翌日にはアトマスさんが護衛を2人連れて来た。これで6人体制の『大地の恵亭』は準備万端だ。アトマスさんも来たので食事会にする。そう言えば店で出す料理をまだ新人たちには食べさせていなかった事に気付いたからだ。
牛丼、かつ丼、唐揚げ、エビフライ、ハンバーグ、フライドポテトやハンバーガーなど大衆食堂らしいメニューを並べると、新人4人がゴクリと喉を鳴らす。飲み物は昼間なのでソフトドリンクだ。

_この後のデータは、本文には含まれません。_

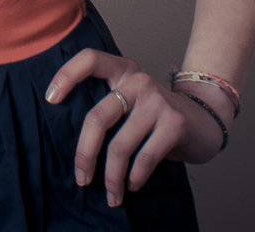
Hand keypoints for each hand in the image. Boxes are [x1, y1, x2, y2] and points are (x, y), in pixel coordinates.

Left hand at [46, 49, 227, 206]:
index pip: (89, 60)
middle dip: (85, 154)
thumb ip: (108, 105)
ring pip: (120, 145)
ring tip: (111, 195)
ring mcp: (157, 100)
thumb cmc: (155, 114)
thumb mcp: (130, 99)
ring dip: (112, 177)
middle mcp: (137, 80)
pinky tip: (132, 185)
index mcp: (122, 69)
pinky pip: (145, 157)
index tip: (50, 100)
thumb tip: (74, 140)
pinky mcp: (174, 123)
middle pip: (98, 117)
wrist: (204, 119)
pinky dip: (135, 176)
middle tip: (81, 179)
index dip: (66, 75)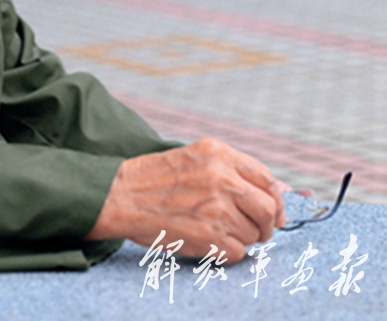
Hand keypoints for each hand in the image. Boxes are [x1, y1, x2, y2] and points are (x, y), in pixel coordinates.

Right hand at [85, 137, 285, 260]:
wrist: (122, 195)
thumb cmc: (156, 178)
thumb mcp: (196, 158)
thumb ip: (233, 170)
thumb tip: (284, 192)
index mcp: (218, 153)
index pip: (267, 179)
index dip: (276, 200)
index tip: (274, 212)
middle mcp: (222, 178)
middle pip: (269, 209)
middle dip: (267, 224)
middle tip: (255, 230)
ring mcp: (216, 208)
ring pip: (253, 234)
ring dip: (241, 237)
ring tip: (214, 229)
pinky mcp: (209, 236)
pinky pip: (238, 253)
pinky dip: (226, 252)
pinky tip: (206, 239)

「さあ、好きな物を好きなだけ食べてね。お替りは言ってくれればすぐに出します。新人さん達は試食だと思って、色々な物を少しずつ食べてね。」
慣れている人たちは和気藹々と、新人たちは無言で料理の山に挑むのであった。
そこへ、『銀の猫亭』のルーナさんがふらりと現れた。
「敵情視察ですか?」
「違うわよ。激励に来てあげたのよ。って、ここでも甘味出すの?」
「いや、ここは食堂ですので甘味は出しませんよ。『銀の猫亭』の客は奪いませんから安心して下さい。」
ルーネさんはやはり、それが一番気になっていたようである。
「あ、それから、明日からはこの店にケーキを取りに来て下さい。前よりも近いので楽でしょ?」
「そうね、助かるわ。それから、また何か新商品を依頼したくなったらしても良いのかしら?」
「大丈夫ですよ。お互い儲けましょう!」
ルーネさんは味方にしておいた方が何かと助かると考えているユーリなので、『銀の猫亭』を潰す事は考えていない。
「あ、そうそう新しい甘味のアイデアがあるので、今度試してみて下さいね!」
「本当!!」
ルーネさんには笑顔が良く似合った。